Sunday 16 March 1975 (Sunday League Division Three):

  Alpine 8  

  Box Hill 4  

1 Hooper
8 Weaver         15 Burns         6 Slade         7 Hayward
2 Bailey         20 Cranston         12 Toal         5 Porter
14 Phillips         11 Appleby

(Unused sub - Davies.)

Scorers - Porter 3, Burns.



  It has already been mentioned that, among the many problems faced by the man whose job it was try and keep Box Hill together, by no means the least was the unavailability of players from one week to the next, and the carousel of team changes which this necessitated. From the team that had gained our first win so gloriously, we now lost Norman Parkin, so we reshuffled the team quite drastically, reverting to four at the back, and brought Mick Hayward back into the side, the eighth person we had tried at left-back in fifteen games. This rather more orthodox line-up also included Chris Hooper returning in the goals, now a bit of a celebrity following his write-up in the Mercury, but sadly fated never to be on the winning side for us.

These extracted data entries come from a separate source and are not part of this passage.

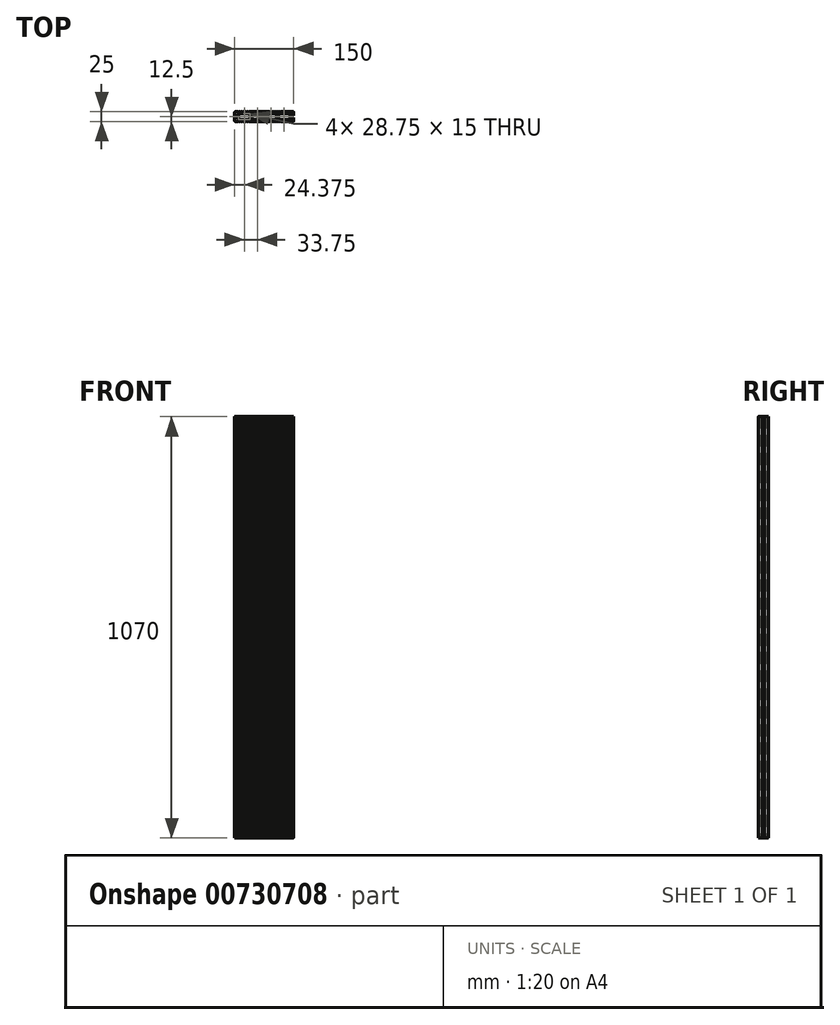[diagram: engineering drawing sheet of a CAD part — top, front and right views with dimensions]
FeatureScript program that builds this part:
annotation { "Feature Type Name" : "Feature", "Feature Type Description" : "" }
export const myFeature = defineFeature(function(context is Context, id is Id, definition is map)
    precondition{}
    {
        {
            var Q0;
            Q0=qCreatedBy(makeId("Top.planeOp"),FACE);
            var sketch = newSketch(context, id + "F0", { "sketchPlane" : qUnion([Q0])});
            skLineSegment(sketch, "E0", {"start": v(0, 26.25) * mm, "end": v(0, -33.75) * mm, "construction": true});
            skLineSegment(sketch, "E1", {"start": v(-31.25, 0) * mm, "end": v(28.53, 0) * mm, "construction": true});
            skLineSegment(sketch, "E2", {"start": v(0, 12.5) * mm, "end": v(-75, 12.5) * mm});
            skLineSegment(sketch, "E3", {"start": v(-75, 12.5) * mm, "end": v(-75, 2.5) * mm});
            skLineSegment(sketch, "E4", {"start": v(-75, 2.5) * mm, "end": v(-70, 2.5) * mm});
            skLineSegment(sketch, "E5", {"start": v(-70, 2.5) * mm, "end": v(-70, 0) * mm});
            skLineSegment(sketch, "E6", {"start": v(-65, 0) * mm, "end": v(-65, 7.5) * mm});
            skLineSegment(sketch, "E7", {"start": v(-65, 7.5) * mm, "end": v(-36.25, 7.5) * mm});
            skLineSegment(sketch, "E8", {"start": v(-36.25, 7.5) * mm, "end": v(-36.25, 0) * mm});
            skLineSegment(sketch, "E9", {"start": v(-31.25, 0) * mm, "end": v(-31.25, 7.5) * mm});
            skLineSegment(sketch, "E10", {"start": v(-31.25, 7.5) * mm, "end": v(-2.5, 7.5) * mm});
            skLineSegment(sketch, "E11", {"start": v(-2.5, 7.5) * mm, "end": v(-2.5, 0) * mm});
            skLineSegment(sketch, "E12.MirrorCS", {"start": v(75, 12.5) * mm, "end": v(75, 2.5) * mm});
            skLineSegment(sketch, "E13.MirrorCS", {"start": v(75, 2.5) * mm, "end": v(70, 2.5) * mm});
            skLineSegment(sketch, "E14.MirrorCS", {"start": v(70, 2.5) * mm, "end": v(70, 0) * mm});
            skLineSegment(sketch, "E15.MirrorCS", {"start": v(65, 0) * mm, "end": v(65, 7.5) * mm});
            skLineSegment(sketch, "E16.MirrorCS", {"start": v(65, 7.5) * mm, "end": v(36.25, 7.5) * mm});
            skLineSegment(sketch, "E17.MirrorCS", {"start": v(36.25, 7.5) * mm, "end": v(36.25, 0) * mm});
            skLineSegment(sketch, "E18.MirrorCS", {"start": v(0, 12.5) * mm, "end": v(75, 12.5) * mm});
            skLineSegment(sketch, "E19.MirrorCS", {"start": v(2.5, 7.5) * mm, "end": v(2.5, 0) * mm});
            skLineSegment(sketch, "E20.MirrorCS", {"start": v(31.25, 0) * mm, "end": v(31.25, 7.5) * mm});
            skLineSegment(sketch, "E21.MirrorCS", {"start": v(31.25, 7.5) * mm, "end": v(2.5, 7.5) * mm});
            skLineSegment(sketch, "E22.MirrorCS", {"start": v(70, -2.5) * mm, "end": v(70, 0) * mm});
            skLineSegment(sketch, "E23.MirrorCS", {"start": v(-70, -2.5) * mm, "end": v(-70, 0) * mm});
            skLineSegment(sketch, "E24.MirrorCS", {"start": v(65, 0) * mm, "end": v(65, -7.5) * mm});
            skLineSegment(sketch, "E25.MirrorCS", {"start": v(65, -7.5) * mm, "end": v(36.25, -7.5) * mm});
            skLineSegment(sketch, "E26.MirrorCS", {"start": v(36.25, -7.5) * mm, "end": v(36.25, 0) * mm});
            skLineSegment(sketch, "E27.MirrorCS", {"start": v(75, -2.5) * mm, "end": v(70, -2.5) * mm});
            skLineSegment(sketch, "E28.MirrorCS", {"start": v(0, -12.5) * mm, "end": v(75, -12.5) * mm});
            skLineSegment(sketch, "E29.MirrorCS", {"start": v(2.5, -7.5) * mm, "end": v(2.5, 0) * mm});
            skLineSegment(sketch, "E30.MirrorCS", {"start": v(31.25, 0) * mm, "end": v(31.25, -7.5) * mm});
            skLineSegment(sketch, "E31.MirrorCS", {"start": v(31.25, -7.5) * mm, "end": v(2.5, -7.5) * mm});
            skLineSegment(sketch, "E32.MirrorCS", {"start": v(75, -12.5) * mm, "end": v(75, -2.5) * mm});
            skLineSegment(sketch, "E33.MirrorCS", {"start": v(-2.5, -7.5) * mm, "end": v(-2.5, 0) * mm});
            skLineSegment(sketch, "E34.MirrorCS", {"start": v(-31.25, -7.5) * mm, "end": v(-2.5, -7.5) * mm});
            skLineSegment(sketch, "E35.MirrorCS", {"start": v(-31.25, 0) * mm, "end": v(-31.25, -7.5) * mm});
            skLineSegment(sketch, "E36.MirrorCS", {"start": v(-36.25, -7.5) * mm, "end": v(-36.25, 0) * mm});
            skLineSegment(sketch, "E37.MirrorCS", {"start": v(-65, -7.5) * mm, "end": v(-36.25, -7.5) * mm});
            skLineSegment(sketch, "E38.MirrorCS", {"start": v(-65, 0) * mm, "end": v(-65, -7.5) * mm});
            skLineSegment(sketch, "E39.MirrorCS", {"start": v(0, -12.5) * mm, "end": v(-75, -12.5) * mm});
            skLineSegment(sketch, "E40.MirrorCS", {"start": v(-75, -12.5) * mm, "end": v(-75, -2.5) * mm});
            skLineSegment(sketch, "E41.MirrorCS", {"start": v(-75, -2.5) * mm, "end": v(-70, -2.5) * mm});
            skSolve(sketch);
        }
        {
            var Q0;
            Q0=makeQuery(id+"F0.imprint","IMPRINT",FACE,{"disambiguationData":[TD([[makeQuery(id+"F0.imprint","IMPRINT",EDGE,{"derivedFrom":sQuery(id+"F0.wireOp",EDGE,"E2")}),1.0]])]});
            extrude(context, id + "F1", {"entities" : qUnion([Q0]), "depth" : 1070 * mm, "offsetDistance" : 25 * mm});
        }
        {
            var Q0;
            Q0=makeQuery(id+"F1.opExtrude","SWEPT_EDGE",EDGE,{"disambiguationData":[OSD([sQuery(id+"F0.wireOp",EDGE,"E28.MirrorCS"),sQuery(id+"F0.wireOp",EDGE,"E32.MirrorCS")])]});
            var Q1;
            Q1=makeQuery(id+"F1.opExtrude","SWEPT_EDGE",EDGE,{"disambiguationData":[OSD([sQuery(id+"F0.wireOp",EDGE,"E12.MirrorCS"),sQuery(id+"F0.wireOp",EDGE,"E18.MirrorCS")])]});
            var Q2;
            Q2=makeQuery(id+"F1.opExtrude","SWEPT_EDGE",EDGE,{"disambiguationData":[OSD([sQuery(id+"F0.wireOp",EDGE,"E39.MirrorCS"),sQuery(id+"F0.wireOp",EDGE,"E40.MirrorCS")])]});
            var Q3;
            Q3=makeQuery(id+"F1.opExtrude","SWEPT_EDGE",EDGE,{"disambiguationData":[OSD([sQuery(id+"F0.wireOp",EDGE,"E2"),sQuery(id+"F0.wireOp",EDGE,"E3")])]});
            fillet(context, id + "F2", {"entities" : qUnion([Q0, Q1, Q2, Q3]), "radius" : 2 * mm, "tangentPropagation" : true, "allowEdgeOverflow" : false});
        }
        {
            var Q0;
            Q0=makeQuery(id+"F1.opExtrude","CAP_FACE",FACE,{"disambiguationData":[OSD([sQuery(id+"F0.wireOp",EDGE,"E2"),sQuery(id+"F0.wireOp",EDGE,"E3"),sQuery(id+"F0.wireOp",EDGE,"E4"),sQuery(id+"F0.wireOp",EDGE,"E5"),sQuery(id+"F0.wireOp",EDGE,"E6"),sQuery(id+"F0.wireOp",EDGE,"E7"),sQuery(id+"F0.wireOp",EDGE,"E8"),sQuery(id+"F0.wireOp",EDGE,"E9"),sQuery(id+"F0.wireOp",EDGE,"E10"),sQuery(id+"F0.wireOp",EDGE,"E11"),sQuery(id+"F0.wireOp",EDGE,"E12.MirrorCS"),sQuery(id+"F0.wireOp",EDGE,"E13.MirrorCS"),sQuery(id+"F0.wireOp",EDGE,"E14.MirrorCS"),sQuery(id+"F0.wireOp",EDGE,"E15.MirrorCS"),sQuery(id+"F0.wireOp",EDGE,"E16.MirrorCS"),sQuery(id+"F0.wireOp",EDGE,"E17.MirrorCS"),sQuery(id+"F0.wireOp",EDGE,"E18.MirrorCS"),sQuery(id+"F0.wireOp",EDGE,"E19.MirrorCS"),sQuery(id+"F0.wireOp",EDGE,"E20.MirrorCS"),sQuery(id+"F0.wireOp",EDGE,"E21.MirrorCS"),sQuery(id+"F0.wireOp",EDGE,"E22.MirrorCS"),sQuery(id+"F0.wireOp",EDGE,"E23.MirrorCS"),sQuery(id+"F0.wireOp",EDGE,"E24.MirrorCS"),sQuery(id+"F0.wireOp",EDGE,"E25.MirrorCS"),sQuery(id+"F0.wireOp",EDGE,"E26.MirrorCS"),sQuery(id+"F0.wireOp",EDGE,"E27.MirrorCS"),sQuery(id+"F0.wireOp",EDGE,"E28.MirrorCS"),sQuery(id+"F0.wireOp",EDGE,"E29.MirrorCS"),sQuery(id+"F0.wireOp",EDGE,"E30.MirrorCS"),sQuery(id+"F0.wireOp",EDGE,"E31.MirrorCS"),sQuery(id+"F0.wireOp",EDGE,"E32.MirrorCS"),sQuery(id+"F0.wireOp",EDGE,"E33.MirrorCS"),sQuery(id+"F0.wireOp",EDGE,"E34.MirrorCS"),sQuery(id+"F0.wireOp",EDGE,"E35.MirrorCS"),sQuery(id+"F0.wireOp",EDGE,"E36.MirrorCS"),sQuery(id+"F0.wireOp",EDGE,"E37.MirrorCS"),sQuery(id+"F0.wireOp",EDGE,"E38.MirrorCS"),sQuery(id+"F0.wireOp",EDGE,"E39.MirrorCS"),sQuery(id+"F0.wireOp",EDGE,"E40.MirrorCS"),sQuery(id+"F0.wireOp",EDGE,"E41.MirrorCS")])],"isStart":false});
            var sketch = newSketch(context, id + "F3", { "sketchPlane" : qUnion([Q0])});
            skCircle(sketch, "E42", {"center": v(-65, 12.5) * mm, "radius": 1 * mm});
            skLineSegment(sketch, "E43", {"start": v(-72.39, 0) * mm, "end": v(5.82, 0) * mm, "construction": true});
            skPoint(sketch, "E43.endSnap0", {"position": v(-2.5, 0) * mm});
            skCircle(sketch, "E44", {"center": v(-65, -12.5) * mm, "radius": 1 * mm});
            skCircle(sketch, "E45.1.0.0", {"center": v(-60, 12.5) * mm, "radius": 1 * mm});
            skCircle(sketch, "E45.1.0.1", {"center": v(-60, -12.5) * mm, "radius": 1 * mm});
            skCircle(sketch, "E45.2.0.0", {"center": v(-55, 12.5) * mm, "radius": 1 * mm});
            skCircle(sketch, "E45.2.0.1", {"center": v(-55, -12.5) * mm, "radius": 1 * mm});
            skCircle(sketch, "E45.3.0.0", {"center": v(-50, 12.5) * mm, "radius": 1 * mm});
            skCircle(sketch, "E45.3.0.1", {"center": v(-50, -12.5) * mm, "radius": 1 * mm});
            skCircle(sketch, "E45.4.0.0", {"center": v(-45, 12.5) * mm, "radius": 1 * mm});
            skCircle(sketch, "E45.4.0.1", {"center": v(-45, -12.5) * mm, "radius": 1 * mm});
            skCircle(sketch, "E45.5.0.0", {"center": v(-40, 12.5) * mm, "radius": 1 * mm});
            skCircle(sketch, "E45.5.0.1", {"center": v(-40, -12.5) * mm, "radius": 1 * mm});
            skCircle(sketch, "E45.6.0.0", {"center": v(-35, 12.5) * mm, "radius": 1 * mm});
            skCircle(sketch, "E45.6.0.1", {"center": v(-35, -12.5) * mm, "radius": 1 * mm});
            skCircle(sketch, "E45.7.0.0", {"center": v(-30, 12.5) * mm, "radius": 1 * mm});
            skCircle(sketch, "E45.7.0.1", {"center": v(-30, -12.5) * mm, "radius": 1 * mm});
            skCircle(sketch, "E45.8.0.0", {"center": v(-25, 12.5) * mm, "radius": 1 * mm});
            skCircle(sketch, "E45.8.0.1", {"center": v(-25, -12.5) * mm, "radius": 1 * mm});
            skCircle(sketch, "E45.9.0.0", {"center": v(-20, 12.5) * mm, "radius": 1 * mm});
            skCircle(sketch, "E45.9.0.1", {"center": v(-20, -12.5) * mm, "radius": 1 * mm});
            skCircle(sketch, "E45.10.0.0", {"center": v(-15, 12.5) * mm, "radius": 1 * mm});
            skCircle(sketch, "E45.10.0.1", {"center": v(-15, -12.5) * mm, "radius": 1 * mm});
            skCircle(sketch, "E45.11.0.0", {"center": v(-10, 12.5) * mm, "radius": 1 * mm});
            skCircle(sketch, "E45.11.0.1", {"center": v(-10, -12.5) * mm, "radius": 1 * mm});
            skCircle(sketch, "E45.12.0.0", {"center": v(-5, 12.5) * mm, "radius": 1 * mm});
            skCircle(sketch, "E45.12.0.1", {"center": v(-5, -12.5) * mm, "radius": 1 * mm});
            skCircle(sketch, "E45.13.0.0", {"center": v(0, 12.5) * mm, "radius": 1 * mm});
            skCircle(sketch, "E45.13.0.1", {"center": v(0, -12.5) * mm, "radius": 1 * mm});
            skCircle(sketch, "E45.14.0.0", {"center": v(5, 12.5) * mm, "radius": 1 * mm});
            skCircle(sketch, "E45.14.0.1", {"center": v(5, -12.5) * mm, "radius": 1 * mm});
            skCircle(sketch, "E45.15.0.0", {"center": v(10, 12.5) * mm, "radius": 1 * mm});
            skCircle(sketch, "E45.15.0.1", {"center": v(10, -12.5) * mm, "radius": 1 * mm});
            skCircle(sketch, "E45.16.0.0", {"center": v(15, 12.5) * mm, "radius": 1 * mm});
            skCircle(sketch, "E45.16.0.1", {"center": v(15, -12.5) * mm, "radius": 1 * mm});
            skCircle(sketch, "E45.17.0.0", {"center": v(20, 12.5) * mm, "radius": 1 * mm});
            skCircle(sketch, "E45.17.0.1", {"center": v(20, -12.5) * mm, "radius": 1 * mm});
            skCircle(sketch, "E45.18.0.0", {"center": v(25, 12.5) * mm, "radius": 1 * mm});
            skCircle(sketch, "E45.18.0.1", {"center": v(25, -12.5) * mm, "radius": 1 * mm});
            skCircle(sketch, "E45.19.0.0", {"center": v(30, 12.5) * mm, "radius": 1 * mm});
            skCircle(sketch, "E45.19.0.1", {"center": v(30, -12.5) * mm, "radius": 1 * mm});
            skLineSegment(sketch, "E45.direction1", {"start": v(-65, -12.5) * mm, "end": v(-60, -12.5) * mm, "construction": true});
            skCircle(sketch, "E46.0.20.0", {"center": v(35, 12.5) * mm, "radius": 1 * mm});
            skCircle(sketch, "E46.2.20.0", {"center": v(35, -12.5) * mm, "radius": 1 * mm});
            skCircle(sketch, "E46.0.21.0", {"center": v(40, 12.5) * mm, "radius": 1 * mm});
            skCircle(sketch, "E46.2.21.0", {"center": v(40, -12.5) * mm, "radius": 1 * mm});
            skCircle(sketch, "E46.0.22.0", {"center": v(45, 12.5) * mm, "radius": 1 * mm});
            skCircle(sketch, "E46.2.22.0", {"center": v(45, -12.5) * mm, "radius": 1 * mm});
            skCircle(sketch, "E46.0.23.0", {"center": v(50, 12.5) * mm, "radius": 1 * mm});
            skCircle(sketch, "E46.2.23.0", {"center": v(50, -12.5) * mm, "radius": 1 * mm});
            skCircle(sketch, "E46.0.24.0", {"center": v(55, 12.5) * mm, "radius": 1 * mm});
            skCircle(sketch, "E46.2.24.0", {"center": v(55, -12.5) * mm, "radius": 1 * mm});
            skCircle(sketch, "E46.0.25.0", {"center": v(60, 12.5) * mm, "radius": 1 * mm});
            skCircle(sketch, "E46.2.25.0", {"center": v(60, -12.5) * mm, "radius": 1 * mm});
            skCircle(sketch, "E47.0.26.0", {"center": v(65, 12.5) * mm, "radius": 1 * mm});
            skCircle(sketch, "E47.2.26.0", {"center": v(65, -12.5) * mm, "radius": 1 * mm});
            skSolve(sketch);
        }
        {
            var Q0;
            Q0 = qSketchRegion(id + "F3", true);
            extrude(context, id + "F4", {"entities" : qUnion([Q0]), "operationType" : NewBodyOperationType.REMOVE, "oppositeDirection" : true, "depth" : 1070 * mm, "offsetDistance" : 25 * mm});
        }
    });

  The aforementioned Ian Gardner article, although inevitably something of a hatchet job, had raised the team's profile even higher. The epoch-making win of the previous week had been printed in the Evening News without undue comment, but had been widely noted, and for this game more local sporting aficionados made the pilgrimage to Olivers Mount to watch the proceedings than ever before.

  In the event, the league runners-up Alpine would perhaps claim that they saw us off rather more easily than the scoreline might suggest. They were six up at half-time when Box Hill in general and Andy Porter in particular woke up rattled them with three quick goals ("A neat hat-trick", as the Evening News put it), one made by Kev Phillips, one by Les Appleby and one solo effort. At this point, I swear I heard Eric Sedgman start to cheer for us. When Yours Truly followed up on Les Appleby's half-blocked shot, it even looked briefly as if we might be onto a bit of a result, but Alpine were not the second placed team for nothing, and slipped a gear, banging in another two goals to end the game as a contest.

  Who actually scored our fourth goal remained a bone of contention for many years. I certainly got the last touch, although I agreed from the outset it would probably have gone in anyway. Contrary to tradition, I initially credited the goal to Les, but he insisted it was mine. Given that now, almost twenty-four years and about 200 games later, it seems safe to assume it'll be the last goal I ever score in competitive football, I don't think anyone would begrudge me it.

  There had been much credit derived from this game. The win of the week before had not represented a freak result, never to be repeated, but, on the evidence of at least some sections of today's performance, had marked an irrevocable turning point in the club's fortunes. Admittedly, the improvement was perhaps from abysmal to something still rather less than mediocre, but even that was a giant step for Box Hill FC, and one we had seemed destined never to take.